Les « fake news » glanées par les patients ici et là peuvent avoir des conséquences dramatiques sur leur santé et celle des autres. La non-vaccination en est une. Le Dr Berthié a aussi observé auprès de ses patients hypertendus un effet nocebo dû aux idées reçues qu'ils pouvaient avoir. « Ils lisent les effets secondaires, se renseignent sur le web… Résultat, ils prennent peur et développent des vertiges, des maux de tête… », témoigne-t-elle. Parfois, un peu de pédagogie suffit à convaincre, parfois ce n’est pas suffisant. Mais selon la porte-parole du collectif « Fake med », les “fake news” les plus dangereuses restent celles propagées par la communauté médicale elle-même. « Beaucoup de patients avancent l’argument du « oui mais c’est un médecin qui me l’a dit ». Tous les praticiens n’ont pas un discours rationnel. Si le corps médical n’est pas ferme et que des médecins laissent libre cours à leurs croyances, alors il y aura toujours des fake news », estime la généraliste girondine.

Le Dr Frappé rappelle lui que la vérité scientifique a elle aussi ses limites. « La science, en médecine, est fondée sur un risque alpha à 5 %, donc on sait qu’il y a une part de fake dans tout ce qu’on dit, au-delà des pratiques déviantes de certains scientifiques », explique-t-il. Mais malheureusement, la part de faux dans les informations santé diffusées actuellement sur la toile et ailleurs semble largement dépasser les 5 %.

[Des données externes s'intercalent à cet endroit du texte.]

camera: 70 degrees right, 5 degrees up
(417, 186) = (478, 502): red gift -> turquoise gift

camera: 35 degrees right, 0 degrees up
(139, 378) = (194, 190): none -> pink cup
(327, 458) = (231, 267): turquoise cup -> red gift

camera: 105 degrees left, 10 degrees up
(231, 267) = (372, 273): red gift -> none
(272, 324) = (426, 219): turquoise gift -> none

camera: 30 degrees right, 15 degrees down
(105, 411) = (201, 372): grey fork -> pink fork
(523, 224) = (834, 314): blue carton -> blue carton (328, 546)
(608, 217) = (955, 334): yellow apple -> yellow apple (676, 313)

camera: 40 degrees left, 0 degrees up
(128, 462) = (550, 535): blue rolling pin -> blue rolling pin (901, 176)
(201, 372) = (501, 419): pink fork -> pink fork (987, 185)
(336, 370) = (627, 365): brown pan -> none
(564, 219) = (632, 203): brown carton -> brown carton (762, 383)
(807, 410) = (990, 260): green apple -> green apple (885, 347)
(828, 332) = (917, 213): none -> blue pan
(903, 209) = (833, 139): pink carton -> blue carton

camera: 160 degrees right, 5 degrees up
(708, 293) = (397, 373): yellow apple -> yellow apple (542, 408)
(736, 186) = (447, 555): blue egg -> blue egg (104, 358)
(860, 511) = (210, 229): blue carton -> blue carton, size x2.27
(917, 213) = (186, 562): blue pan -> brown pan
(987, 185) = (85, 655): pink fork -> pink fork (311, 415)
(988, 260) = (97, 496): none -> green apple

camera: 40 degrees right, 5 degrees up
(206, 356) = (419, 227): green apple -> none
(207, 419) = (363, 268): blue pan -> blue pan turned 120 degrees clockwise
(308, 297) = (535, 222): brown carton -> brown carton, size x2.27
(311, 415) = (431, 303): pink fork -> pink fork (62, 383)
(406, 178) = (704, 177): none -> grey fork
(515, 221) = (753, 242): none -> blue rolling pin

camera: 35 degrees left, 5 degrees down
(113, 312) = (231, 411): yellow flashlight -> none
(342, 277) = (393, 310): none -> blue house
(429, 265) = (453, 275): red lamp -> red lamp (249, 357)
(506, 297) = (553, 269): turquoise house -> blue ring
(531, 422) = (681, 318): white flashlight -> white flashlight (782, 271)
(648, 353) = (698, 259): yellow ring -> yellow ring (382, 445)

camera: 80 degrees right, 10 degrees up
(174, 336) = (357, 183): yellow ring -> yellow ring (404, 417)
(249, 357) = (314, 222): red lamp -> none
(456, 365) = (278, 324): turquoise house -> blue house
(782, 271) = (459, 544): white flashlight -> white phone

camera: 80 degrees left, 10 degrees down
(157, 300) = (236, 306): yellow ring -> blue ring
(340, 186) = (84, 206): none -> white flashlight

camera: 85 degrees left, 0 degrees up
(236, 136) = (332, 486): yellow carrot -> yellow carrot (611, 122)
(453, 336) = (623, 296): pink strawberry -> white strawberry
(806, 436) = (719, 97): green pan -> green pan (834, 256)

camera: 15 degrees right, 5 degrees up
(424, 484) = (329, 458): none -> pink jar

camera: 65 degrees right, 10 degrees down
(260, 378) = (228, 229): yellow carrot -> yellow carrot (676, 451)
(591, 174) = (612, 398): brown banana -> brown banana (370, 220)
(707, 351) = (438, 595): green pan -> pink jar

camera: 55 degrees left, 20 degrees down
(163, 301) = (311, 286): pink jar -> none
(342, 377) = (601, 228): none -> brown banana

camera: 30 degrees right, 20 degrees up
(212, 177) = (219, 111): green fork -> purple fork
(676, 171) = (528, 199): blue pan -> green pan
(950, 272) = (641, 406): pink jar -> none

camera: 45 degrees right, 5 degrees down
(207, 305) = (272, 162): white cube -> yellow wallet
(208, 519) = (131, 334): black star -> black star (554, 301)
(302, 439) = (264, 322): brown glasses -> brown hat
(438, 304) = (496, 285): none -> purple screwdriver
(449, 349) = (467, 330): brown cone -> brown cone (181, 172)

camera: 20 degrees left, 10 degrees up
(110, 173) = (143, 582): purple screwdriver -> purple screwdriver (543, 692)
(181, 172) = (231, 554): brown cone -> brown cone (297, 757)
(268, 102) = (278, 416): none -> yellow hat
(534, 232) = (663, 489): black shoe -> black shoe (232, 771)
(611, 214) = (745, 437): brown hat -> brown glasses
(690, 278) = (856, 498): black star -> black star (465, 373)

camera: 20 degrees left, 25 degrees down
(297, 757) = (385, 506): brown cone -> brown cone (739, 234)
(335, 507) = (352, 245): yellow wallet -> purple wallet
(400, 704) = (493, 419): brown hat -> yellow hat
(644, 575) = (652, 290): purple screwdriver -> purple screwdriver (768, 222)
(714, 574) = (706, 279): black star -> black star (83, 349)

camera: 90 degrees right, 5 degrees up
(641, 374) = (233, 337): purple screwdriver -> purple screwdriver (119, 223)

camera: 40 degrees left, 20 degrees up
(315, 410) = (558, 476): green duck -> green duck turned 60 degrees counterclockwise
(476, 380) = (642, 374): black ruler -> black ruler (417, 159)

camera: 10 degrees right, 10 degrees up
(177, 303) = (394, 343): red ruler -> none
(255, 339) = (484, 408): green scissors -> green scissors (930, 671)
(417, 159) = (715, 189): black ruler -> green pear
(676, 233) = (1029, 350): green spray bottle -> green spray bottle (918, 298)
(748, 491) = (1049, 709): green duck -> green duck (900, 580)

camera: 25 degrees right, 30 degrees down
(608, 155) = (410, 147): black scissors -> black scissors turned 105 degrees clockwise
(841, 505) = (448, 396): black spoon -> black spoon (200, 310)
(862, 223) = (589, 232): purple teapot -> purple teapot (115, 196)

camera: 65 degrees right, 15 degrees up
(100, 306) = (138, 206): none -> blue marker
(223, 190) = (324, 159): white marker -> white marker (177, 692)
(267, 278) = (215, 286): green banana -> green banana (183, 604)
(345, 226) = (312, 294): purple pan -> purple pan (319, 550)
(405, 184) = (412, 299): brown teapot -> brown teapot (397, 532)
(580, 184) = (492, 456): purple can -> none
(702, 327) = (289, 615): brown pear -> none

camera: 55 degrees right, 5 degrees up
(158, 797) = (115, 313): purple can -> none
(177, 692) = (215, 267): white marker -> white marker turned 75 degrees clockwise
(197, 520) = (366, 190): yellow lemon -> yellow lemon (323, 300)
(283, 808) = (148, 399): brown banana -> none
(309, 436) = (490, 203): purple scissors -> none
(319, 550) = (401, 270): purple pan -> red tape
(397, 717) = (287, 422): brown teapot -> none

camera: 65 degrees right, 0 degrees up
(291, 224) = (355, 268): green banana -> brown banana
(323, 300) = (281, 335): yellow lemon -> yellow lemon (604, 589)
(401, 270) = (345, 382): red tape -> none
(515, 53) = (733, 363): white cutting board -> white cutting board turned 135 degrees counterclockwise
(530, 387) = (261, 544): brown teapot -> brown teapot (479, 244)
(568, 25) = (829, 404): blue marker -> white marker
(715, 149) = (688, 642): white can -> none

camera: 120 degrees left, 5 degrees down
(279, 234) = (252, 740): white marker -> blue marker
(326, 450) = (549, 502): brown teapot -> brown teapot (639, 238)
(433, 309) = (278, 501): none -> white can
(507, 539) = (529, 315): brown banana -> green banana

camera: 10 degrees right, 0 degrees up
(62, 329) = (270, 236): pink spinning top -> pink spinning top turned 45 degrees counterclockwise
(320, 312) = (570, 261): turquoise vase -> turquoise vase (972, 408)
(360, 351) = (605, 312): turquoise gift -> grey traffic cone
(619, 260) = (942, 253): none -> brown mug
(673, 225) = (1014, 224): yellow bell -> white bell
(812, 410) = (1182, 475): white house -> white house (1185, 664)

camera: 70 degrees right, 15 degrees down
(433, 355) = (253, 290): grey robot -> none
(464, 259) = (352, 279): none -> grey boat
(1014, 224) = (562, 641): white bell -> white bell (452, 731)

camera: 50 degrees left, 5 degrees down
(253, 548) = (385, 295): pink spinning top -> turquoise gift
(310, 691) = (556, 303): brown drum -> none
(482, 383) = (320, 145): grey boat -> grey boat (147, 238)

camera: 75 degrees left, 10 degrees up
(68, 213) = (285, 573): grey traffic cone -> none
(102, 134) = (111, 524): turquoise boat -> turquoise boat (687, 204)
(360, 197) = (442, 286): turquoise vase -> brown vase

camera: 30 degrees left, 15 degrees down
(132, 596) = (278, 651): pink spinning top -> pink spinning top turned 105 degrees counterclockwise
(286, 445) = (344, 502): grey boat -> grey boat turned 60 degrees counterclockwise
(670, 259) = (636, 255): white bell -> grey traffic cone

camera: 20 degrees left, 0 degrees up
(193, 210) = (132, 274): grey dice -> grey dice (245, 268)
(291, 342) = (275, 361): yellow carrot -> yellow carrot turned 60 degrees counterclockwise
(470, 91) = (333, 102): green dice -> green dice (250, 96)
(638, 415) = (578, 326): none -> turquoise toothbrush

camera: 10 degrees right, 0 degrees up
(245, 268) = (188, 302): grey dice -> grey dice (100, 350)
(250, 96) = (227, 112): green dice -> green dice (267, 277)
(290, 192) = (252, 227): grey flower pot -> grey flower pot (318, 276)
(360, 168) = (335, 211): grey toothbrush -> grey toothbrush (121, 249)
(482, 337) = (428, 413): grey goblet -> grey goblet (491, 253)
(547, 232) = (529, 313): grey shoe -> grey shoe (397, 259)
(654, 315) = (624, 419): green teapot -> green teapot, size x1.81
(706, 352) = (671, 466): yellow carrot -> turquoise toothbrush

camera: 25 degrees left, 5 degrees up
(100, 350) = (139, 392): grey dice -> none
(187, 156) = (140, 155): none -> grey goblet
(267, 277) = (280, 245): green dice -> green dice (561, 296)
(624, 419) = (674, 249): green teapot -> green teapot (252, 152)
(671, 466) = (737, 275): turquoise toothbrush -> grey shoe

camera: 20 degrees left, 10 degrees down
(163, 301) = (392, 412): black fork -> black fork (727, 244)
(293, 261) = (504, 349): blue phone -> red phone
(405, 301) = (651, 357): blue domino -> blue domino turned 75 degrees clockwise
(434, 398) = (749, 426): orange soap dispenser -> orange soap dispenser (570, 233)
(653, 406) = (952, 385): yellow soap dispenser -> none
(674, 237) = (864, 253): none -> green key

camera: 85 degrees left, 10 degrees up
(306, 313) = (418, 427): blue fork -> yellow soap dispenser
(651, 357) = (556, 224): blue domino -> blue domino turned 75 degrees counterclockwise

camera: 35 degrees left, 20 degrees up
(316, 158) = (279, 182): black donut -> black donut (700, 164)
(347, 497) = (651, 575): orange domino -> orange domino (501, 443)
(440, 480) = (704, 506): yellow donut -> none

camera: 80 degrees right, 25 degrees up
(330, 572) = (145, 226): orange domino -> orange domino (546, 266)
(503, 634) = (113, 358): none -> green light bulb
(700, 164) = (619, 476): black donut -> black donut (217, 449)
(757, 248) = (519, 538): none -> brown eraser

Sur Youtube, l'Inserm contre l’intox

Il y a tout juste un an, l'Inserm lançait sur sa chaîne Youtube une série de vidéos intitulée “Canal Detox”. Le but : faire la chasse aux fausses informations. Méfaits des téléphones portables, régimes detox, modifications du génome, médecins remplacés par des robots, autisme… La chaîne ne comptabilise pas moins d'un million de vues au total. « Nous sommes mobilisés de longue date sur les fake news. Les polémiques autour des vaccins ont accélére nos réflexions. En toile de fond, la parole scientifique gagne à reprendre un petit peu de couleur et de volume », explique Carine Delrieu, directrice communication de l'Inserm. Dans un style “punchy” et un format court adapté aux réseaux sociaux, l'Inserm fait donc figure de modèle dans la chasse aux fausses informations médicales. Pour sa saison 2, l'Inserm a sondé ses followers sur les réseaux sociaux (116 000 sur Twitter, 74 000 sur Youtube) afin de répertorier les sujets qu'ils souhaiteraient voir décryptés par les chercheurs. Des vidéos sur le café, les dangers des écrans, l’hypnose médicale, le vaccin contre la grippe ou encore les aliments miracles contre le cancer sont au programme.